The new aircraft — US-2 — is a joint product of Japan’s defense industry giants. Mitsubishi contributes the outer sections of the wings and the rear sections of the engine nacelles, NIPPI builds the amphibian’s special water-tight landing gear housings and Kawasaki Heavy Industries supplies the cockpit. ShinMaywa is then responsible for assembling the parts around its special boat-like forward hull and supplying the aircraft to the Maritime Self-Defense Force.
ShinMaywa has supplied three production-standard copies since 2007 but a lack of capacity is choking the production line. The company can only produce two aircraft simultaneously, which increases the length of the production run. This complicates the conditions of supplying Japanese-assembled aircraft for export.
India is looking to buy somewhere between 10 and 20 US-2s — Tokyo and New Delhi are still negotiating the final number. India wants to manufacture the planes domestically but Japan is asking to build them at its existing factories. This would allow ShinMaywa to get the most out of its existing capital, but building the aircraft in Japan would either reduce the flow of planes to the Maritime Self-Defense Force or add a significant wait time to the Indian bid.
Indonesia has also expressed an interest in the aircraft, but with ShinMaywa’s domestic orders and possible Indian orders, ShinMaywa is unable to handle a third customer.

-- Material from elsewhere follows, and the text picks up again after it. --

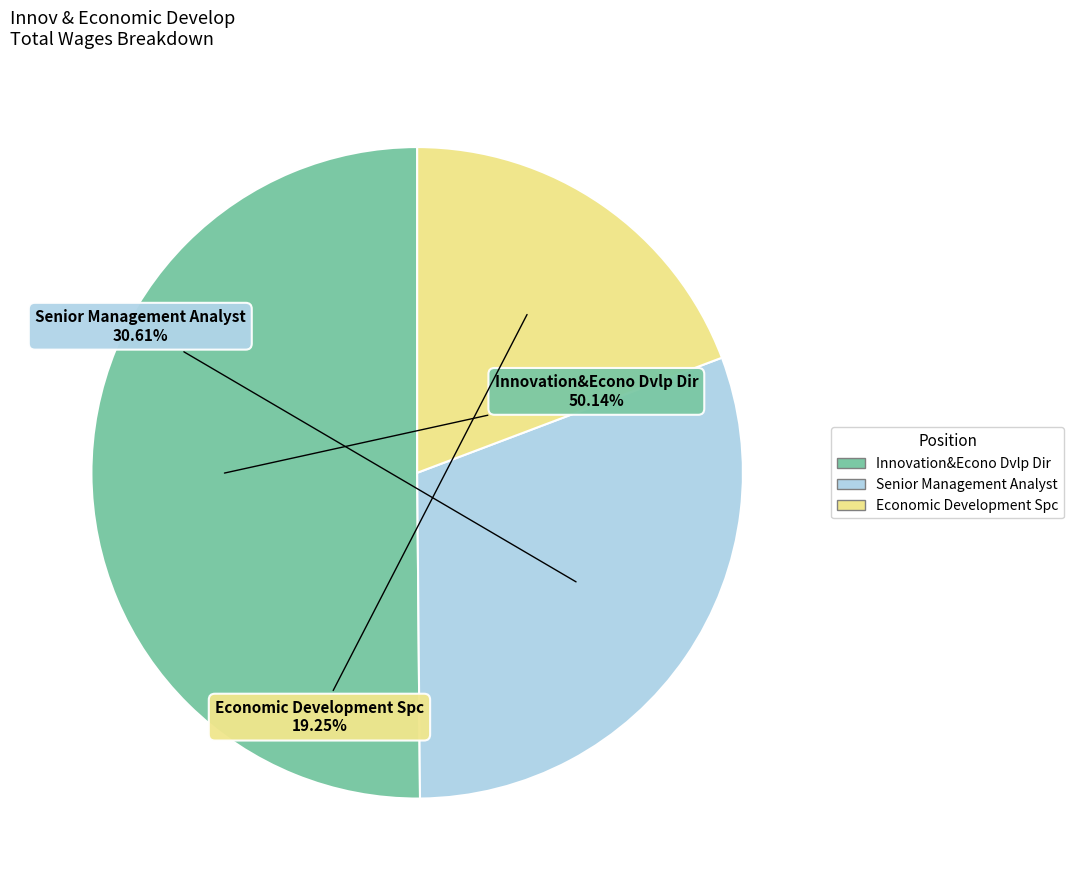

To the nearest percent, what is the combined percentage of Innovation&Econo Dvlp Dir and Senior Management Analyst?

81%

This supply crunch is further compounded by a US-2 crash off the coast of Kochi Prefecture in April this year. The military’s newest US-2 sank into the sea during a training exercise. A wave hit the starboard wing while the aircraft was on the surface and broke off the float and outer engine, causing the US-2 to list forward into the sea. The crew survived by escaping onto a lifeboat, but the military has grounded the fleet while it investigates the crash.
The fourth production airframe is still in ShinMaywa’s factory and it’s unclear what effect the incident will have on the current production run.

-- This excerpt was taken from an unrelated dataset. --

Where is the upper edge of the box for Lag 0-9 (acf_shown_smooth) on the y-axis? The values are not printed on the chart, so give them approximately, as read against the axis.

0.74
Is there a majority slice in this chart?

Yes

In the meantime, ShinMaywa is continuing to attend defense and aerospace exhibitions at the request of the Japanese government. All the export efforts are being led by Tokyo, but ShinMaywa and other defense companies are publicly expressing concern that the government isn’t providing enough leadership. It’s a slow process and the negotiations with India are protracted, but one thing seems certain — this unique amphibian is leading the way.